Making Muscle after Menopause

Study finds estrogen essential to maintaining muscle stem cell health

While testosterone has a reputation as the hormone that strengthens muscles, in women that role belongs to estrogen, University of Minnesota researchers have discovered.

In a paper published in the journal Cell Reports, the team shows that muscle stem cells start to disappear when estrogen levels decline. The repair and rebuilding of skeletal muscles depends on a specific population of stem cells—called satellite cells—found in muscle tissue, and the researchers show these cells require estrogen to function optimally in females. Unfortunately, levels of estrogen decline severely during menopause in humans. The Minnesota group shows that the hormone exerts its effects through a protein called estrogen receptor alpha, which combines with incoming estrogen and guides it into the satellite cell nucleus. There, they found, estrogen suppresses genes that would otherwise cause the cells to self-destruct.

“Our work in mice shows that sufficient levels of both estrogen and its receptor in satellite cells are necessary to keep satellite cells healthy, allowing muscles to repair after injury,” said co-senior author Dawn Lowe, PhD, a professor in the Physical Therapy Division, Department of Rehabilitation Medicine. “And with collaborators in Finland we found that in women, the population of muscle satellite cells dwindled sharply at menopause in correlation with declines in blood estrogen levels.”

Estrogen replacement therapy for menopausal symptoms can help maintain muscle health. But using it to treat weakening muscles may unnecessarily raise the risk of cancer due to estrogen’s effects on tissues such as those of the breast and endometrium. Today the search is on for a drug that can deliver the estrogen signal to muscle but not to reproductive tissues.

A drug called BZA was known to interact with estrogen receptors in a way that doesn’t affect breast or endometrial tissue, but whether it would do what estrogen does for muscle was not known. Lowe and her colleagues showed that in muscle, the drug mimics the beneficial effects of estradiol, the major form of human estrogen.

Therefore, BZA could potentially shield aging women from muscle stem cell decline due to menopause, without the risks associated with conventional hormone replacement therapy.

A First in the Field

Here, briefly, is how the researchers made their discoveries.

When they removed a mouse’s ovaries, and thus her estrogen supply, satellite cell populations plummeted and leg muscles showed poor recovery of strength following minor injury. Estradiol treatment reversed both conditions, demonstrating the association between satellite cells and a muscle’s regenerative capabilities, as well as estradiol’s central role. 

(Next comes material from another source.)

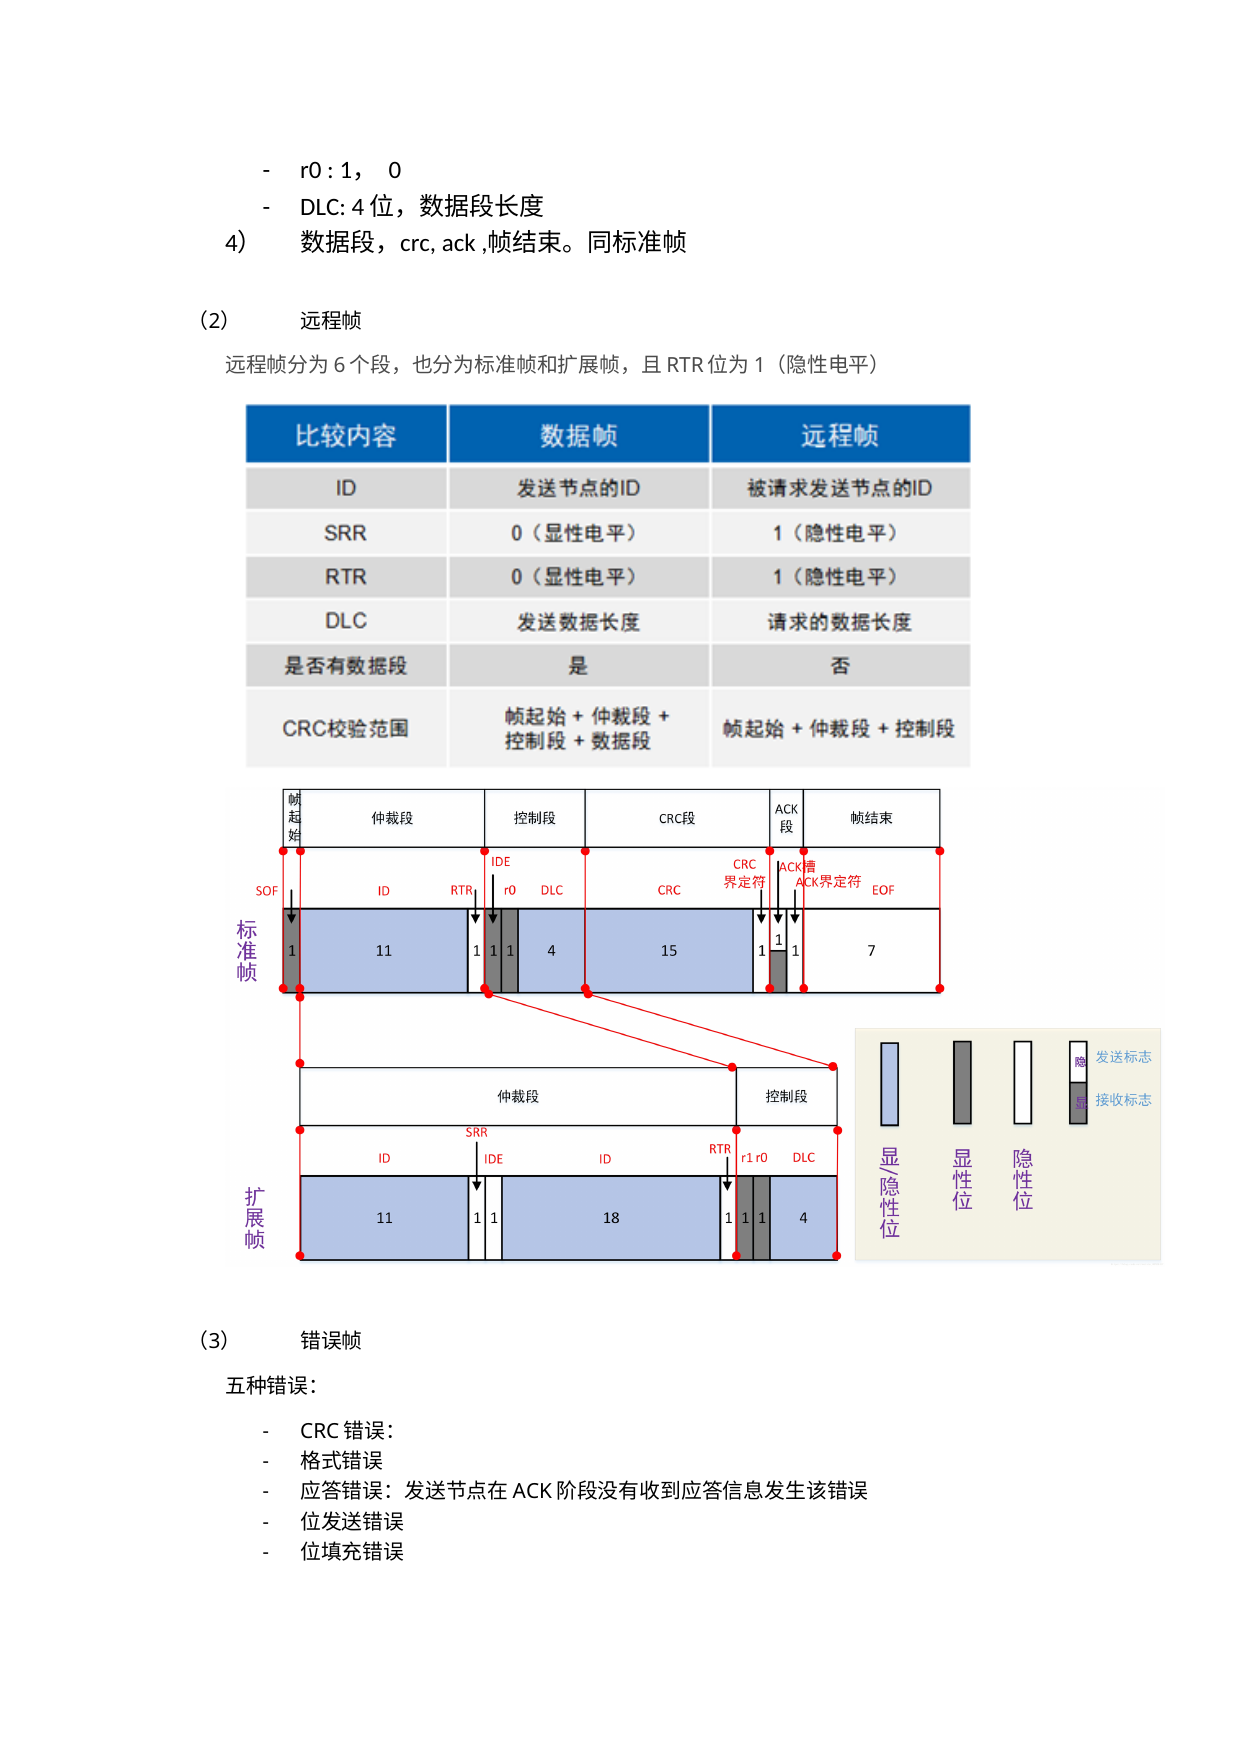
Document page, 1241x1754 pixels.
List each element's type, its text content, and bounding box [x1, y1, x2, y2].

Mice in which the team had disabled the gene for the estrogen receptor showed 30 to 60 percent drops in satellite cell numbers across five different muscles. The surviving cells had severe difficulty reproducing themselves and generating new muscle cells.

The human work was a pilot study with Finnish women. In muscle biopsies taken shortly before and after the transition to menopause, numbers of satellite cells correlated strongly with changing serum estradiol levels. 

“This is the first work to show that estrogen deficiency affects the number as well as the function of satellite cells,” said Lowe. The team’s success came about in part because they built on “a history of innovation in the area of mouse models and methodologies,” said co-senior author Michael Kyba, PhD, a professor in the University’s Stem Cell Institute and Department of Pediatrics. Case in point: Kyba and his colleagues had developed a mouse line in which the activities of satellite cells could be tracked.

The Other Half

“It’s well known that both women and men lose muscle mass with aging,” said Lowe. “Muscles are continually injured throughout life, so it’s important that they maintain the capacity to repair themselves and generate force. Estradiol and the estrogen receptor are critical for this to happen in females. We do not know their importance, if any, in males.

“A lot of classical aging work was done in male rodent models, because the timing of ovarian senescence in females is variable, making it harder to study aging female mice. Thus, it’s well known that male sex hormones promote muscle health, but we have been in the dark about what happens when females age. What estrogen does in women in terms of reproduction has been known for decades. Now we’re learning what estrogens do in women’s muscles.”


The study was funded by the National Institute on Aging and the National Institute of Arthritis and Musculoskeletal and Skin Diseases.